■ SUPPLIED RECORDS:
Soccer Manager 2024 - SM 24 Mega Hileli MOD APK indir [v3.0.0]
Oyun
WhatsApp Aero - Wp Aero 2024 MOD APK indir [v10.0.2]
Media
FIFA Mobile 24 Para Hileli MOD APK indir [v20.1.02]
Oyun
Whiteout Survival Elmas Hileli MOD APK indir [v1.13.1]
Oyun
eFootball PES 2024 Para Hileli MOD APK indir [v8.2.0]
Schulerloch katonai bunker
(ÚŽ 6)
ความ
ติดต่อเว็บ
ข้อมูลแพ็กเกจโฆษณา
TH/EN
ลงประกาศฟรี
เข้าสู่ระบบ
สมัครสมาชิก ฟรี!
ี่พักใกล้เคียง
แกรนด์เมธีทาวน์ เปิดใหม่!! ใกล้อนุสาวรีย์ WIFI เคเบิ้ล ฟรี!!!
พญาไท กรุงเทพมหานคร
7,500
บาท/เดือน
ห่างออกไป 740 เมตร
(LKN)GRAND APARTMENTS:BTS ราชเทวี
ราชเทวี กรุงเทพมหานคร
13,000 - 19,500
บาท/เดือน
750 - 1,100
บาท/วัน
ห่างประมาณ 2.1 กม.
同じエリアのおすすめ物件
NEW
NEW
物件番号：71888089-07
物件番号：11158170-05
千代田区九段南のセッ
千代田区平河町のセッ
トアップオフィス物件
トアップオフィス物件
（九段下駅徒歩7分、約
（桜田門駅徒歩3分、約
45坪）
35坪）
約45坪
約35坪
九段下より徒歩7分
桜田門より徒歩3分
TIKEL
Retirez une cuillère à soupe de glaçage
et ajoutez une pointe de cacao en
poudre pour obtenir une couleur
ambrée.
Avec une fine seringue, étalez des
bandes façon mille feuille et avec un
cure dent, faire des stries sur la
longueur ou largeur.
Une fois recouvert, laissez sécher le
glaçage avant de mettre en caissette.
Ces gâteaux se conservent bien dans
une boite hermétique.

■ WHAT IS BEING ASKED: Without leaving anything out, output all of the data above exactly.

■ SOLVED EXERCISE:
Soccer Manager 2024 - SM 24 Mega Hileli MOD APK indir [v3.0.0]
Oyun
WhatsApp Aero - Wp Aero 2024 MOD APK indir [v10.0.2]
Media
FIFA Mobile 24 Para Hileli MOD APK indir [v20.1.02]
Oyun
Whiteout Survival Elmas Hileli MOD APK indir [v1.13.1]
Oyun
eFootball PES 2024 Para Hileli MOD APK indir [v8.2.0]
Schulerloch katonai bunker
(ÚŽ 6)
ความ
ติดต่อเว็บ
ข้อมูลแพ็กเกจโฆษณา
TH/EN
ลงประกาศฟรี
เข้าสู่ระบบ
สมัครสมาชิก ฟรี!
ี่พักใกล้เคียง
แกรนด์เมธีทาวน์ เปิดใหม่!! ใกล้อนุสาวรีย์ WIFI เคเบิ้ล ฟรี!!!
พญาไท กรุงเทพมหานคร
7,500
บาท/เดือน
ห่างออกไป 740 เมตร
(LKN)GRAND APARTMENTS:BTS ราชเทวี
ราชเทวี กรุงเทพมหานคร
13,000 - 19,500
บาท/เดือน
750 - 1,100
บาท/วัน
ห่างประมาณ 2.1 กม.
同じエリアのおすすめ物件
NEW
NEW
物件番号：71888089-07
物件番号：11158170-05
千代田区九段南のセッ
千代田区平河町のセッ
トアップオフィス物件
トアップオフィス物件
（九段下駅徒歩7分、約
（桜田門駅徒歩3分、約
45坪）
35坪）
約45坪
約35坪
九段下より徒歩7分
桜田門より徒歩3分
TIKEL
Retirez une cuillère à soupe de glaçage
et ajoutez une pointe de cacao en
poudre pour obtenir une couleur
ambrée.
Avec une fine seringue, étalez des
bandes façon mille feuille et avec un
cure dent, faire des stries sur la
longueur ou largeur.
Une fois recouvert, laissez sécher le
glaçage avant de mettre en caissette.
Ces gâteaux se conservent bien dans
une boite hermétique.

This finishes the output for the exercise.